----- PASSAGE SHOWN

Skip to content

Imports documents from an ndjson-stream to a Sanity dataset

License

Notifications You must be signed in to change notification settings

sanity-io/import

Repository files navigation

@sanity/import

Imports documents from an ndjson-stream to a Sanity dataset

Installing

npm install --save @sanity/import

Usage

const fs = require('fs')
const sanityClient = require('@sanity/client')
const sanityImport = require('@sanity/import')

const client = sanityClient({
  projectId: '<your project id>',
  dataset: '<your target dataset>',
  token: '<token-with-write-perms>',
  useCdn: false,
})

// Input can either be a readable stream (for a `.tar.gz` or `.ndjson` file), a folder location (string), or an array of documents
const input = fs.createReadStream('my-documents.ndjson')

const options = {
  /**
   * A Sanity client instance, preconfigured with the project ID and dataset
   * you want to import data to, and with a token that has write access.
   */
  client: client,

  /**
   * Which mutation type to use for creating documents:
   * `create` (default)  - throws error if document IDs already exists
   * `createOrReplace`   - replaces documents with same IDs
   * `createIfNotExists` - skips document with IDs that already exists
   *
   * Optional.

----------
----- EXTRACTED RECORDS

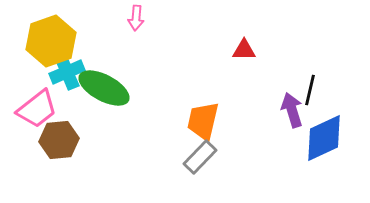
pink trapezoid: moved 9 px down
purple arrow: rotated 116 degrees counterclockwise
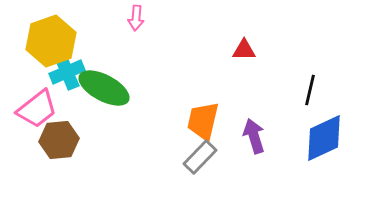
purple arrow: moved 38 px left, 26 px down
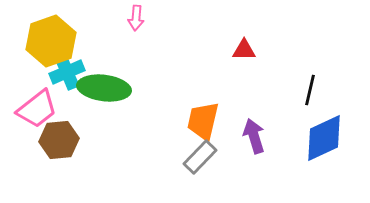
green ellipse: rotated 21 degrees counterclockwise
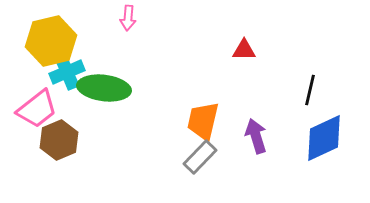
pink arrow: moved 8 px left
yellow hexagon: rotated 6 degrees clockwise
purple arrow: moved 2 px right
brown hexagon: rotated 18 degrees counterclockwise
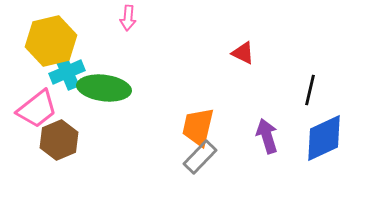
red triangle: moved 1 px left, 3 px down; rotated 25 degrees clockwise
orange trapezoid: moved 5 px left, 6 px down
purple arrow: moved 11 px right
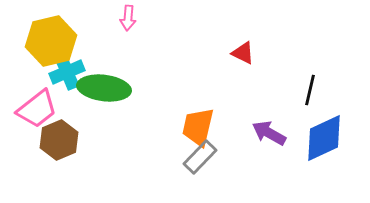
purple arrow: moved 2 px right, 3 px up; rotated 44 degrees counterclockwise
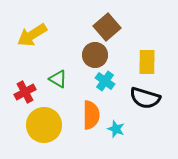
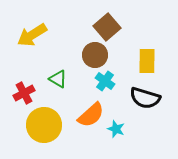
yellow rectangle: moved 1 px up
red cross: moved 1 px left, 1 px down
orange semicircle: rotated 48 degrees clockwise
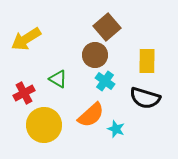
yellow arrow: moved 6 px left, 4 px down
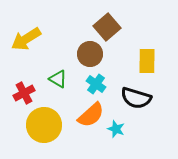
brown circle: moved 5 px left, 1 px up
cyan cross: moved 9 px left, 3 px down
black semicircle: moved 9 px left
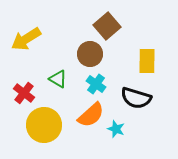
brown square: moved 1 px up
red cross: rotated 25 degrees counterclockwise
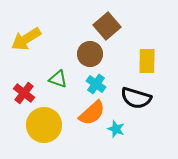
green triangle: rotated 12 degrees counterclockwise
orange semicircle: moved 1 px right, 2 px up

----------

• TO BE DONE
[1] Based on the @sanity/import readme, say whether each statement agrees with it. Answer yes or no for each, and quote the words of the readme that decide it. (a) The package is installed with an npm command that saves it as a dependency. (b) The import input has to be a readable stream, so a folder location is not accepted. (c) The `createOrReplace` mutation type skips documents whose IDs already exist.
[2] Write what comes next in the @sanity/import readme, starting right after its last line.

• ANSWERS TO THE EXERCISE
[1]
(a) Yes: "npm install --save @sanity/import"
(b) No: "Input can either be a readable stream (for a `.tar.gz` or `.ndjson` file), a folder location (string), or an array of documents"
(c) No: "replaces documents with same IDs"

[2]
   */
  operation: 'create',

  /**
   * Function called when making progress. Gets called with an object of
   * the following shape:
   * `step` (string) - the current step name of the import process
   * `current` (number) - the current progress of the step, only present on some steps
   * `total` (number) - total items before complete, only present on some steps
   */
  onProgress: (progress) => {
    /* report progress */
  },

  /**
   * Whether or not to allow assets in different datasets. This is usually
   * an error in the export, where asset documents are part of the export.
   *
   * Optional, defaults to `false`.
   */
  allowAssetsInDifferentDataset: false,

  /**
   * Whether or not to allow failing assets due to download/upload errors.
   *
   * Optional, defaults to `false`.
   */
  allowFailingAssets: false,

  /**
   * Whether or not to replace any existing assets with the same hash.
   * Setting this to `true` will regenerate image metadata on the server,
   * but slows down the import.
   *
   * Optional, defaults to `false`.
   */
  replaceAssets: false,

  /**
   * Whether or not to skip cross-dataset references. This may be required
   * when importing a dataset with cross-dataset references to a different
   * project, unless a dataset with the referenced name exists.
   *
   * Optional, defaults to `false`.
   */
  skipCrossDatasetReferences: false,

  /**
   * Whether or not to import system documents (like permissions and custom retention). This
   * is usually not necessary, and may cause conflicts if the target dataset
   * already contains these documents. On a new dataset, it is recommended that roles are re-created
   * manually, and that any custom retention policies are re-created manually.
   *
   * Optional, defaults to `false`.
   */
  allowSystemDocuments: false,
}

sanityImport(input, options)
  .then(({numDocs, warnings}) => {
    console.log('Imported %d documents', numDocs)
    // Note: There might be warnings! Check `warnings`
  })
  .catch((err) => {
    console.error('Import failed: %s', err.message)
  })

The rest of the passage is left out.